I could feel my heart thundering against my rib cage, hear the blood roaring in my ears like wind in a seashell.
'I don't know where the sub is,' I said. 'I'd tell you if I did. I don't even known why you guys want it. Why would I keep the information from you?'
'Because you work for Jews, my friend,' he said. 'Because I think you lie.'
'It's got air trapped in the hull. It floats right above the gulf's floor. It probably drifts in a pattern with the Gulf Stream,' I said. 'Hire some salvage people who understand those things. New Orleans and Miami are full of them.'
'But evidently you've found it twice. That means you know something other people don't.'
'There may be more than one sub down there,' I said. 'The Navy nailed three or four of them during nineteen forty-two. Maybe I saw two different subs.'
He took a nautical chart from his pocket, unfolded it, and spread it flat on the table in front of me. It showed the Louisiana coast, all its bays and soundings, and the northern gradations of the gulf. He stood behind my chair and fitted his huge hands over my shoulders, inserted his thumbs in the back of my neck.
'Our business can end here tonight in a couple of ways,' he said. 'I believe you understand me.'
'After you know where the sub is, you'll just go away?'
'Why not?' he said. His fingers tightened on my shoulder tendons.
'Because you're in over your head.'
He lowered his mouth to my ear. 'It isn't a time to be clever, Dave,' he said. 'You want me to make you trace the drift pattern with your nose?'
I tried to lean forward, away from the steady beat of his breath on my skin. Then he cupped one hand under my chin, the other on the back of my neck, like a man about to do a trick shot with a basketball.

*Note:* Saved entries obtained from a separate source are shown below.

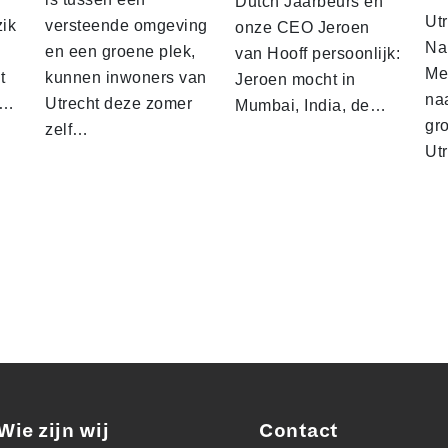
Dutch Jaarbeurs en
Utr
zik
versteende omgeving
onze CEO Jeroen
Na 
en een groene plek,
van Hooff persoonlijk:
Me
t
kunnen inwoners van
Jeroen mocht in
na
n…
Utrecht deze zomer
Mumbai, India, de…
gr
zelf…
Ut
Wie zijn wij
Contact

'Would you like me to snap it?' he said. 'I can turn your body into a slug's from the neck down. I'm not exaggerating, Dave. I've done it twice before. Ask Chuck there.'
Think, think, think.
I tried to avoid swallowing, tried to keep my voice empty of fear. I closed and opened my eyes, and blinked the sweat out of them. Bootsie's hair had fallen in her face; the black tape that cut across her mouth was slick with saliva, and her eyes were red and liquid with terror at what she was about to witness.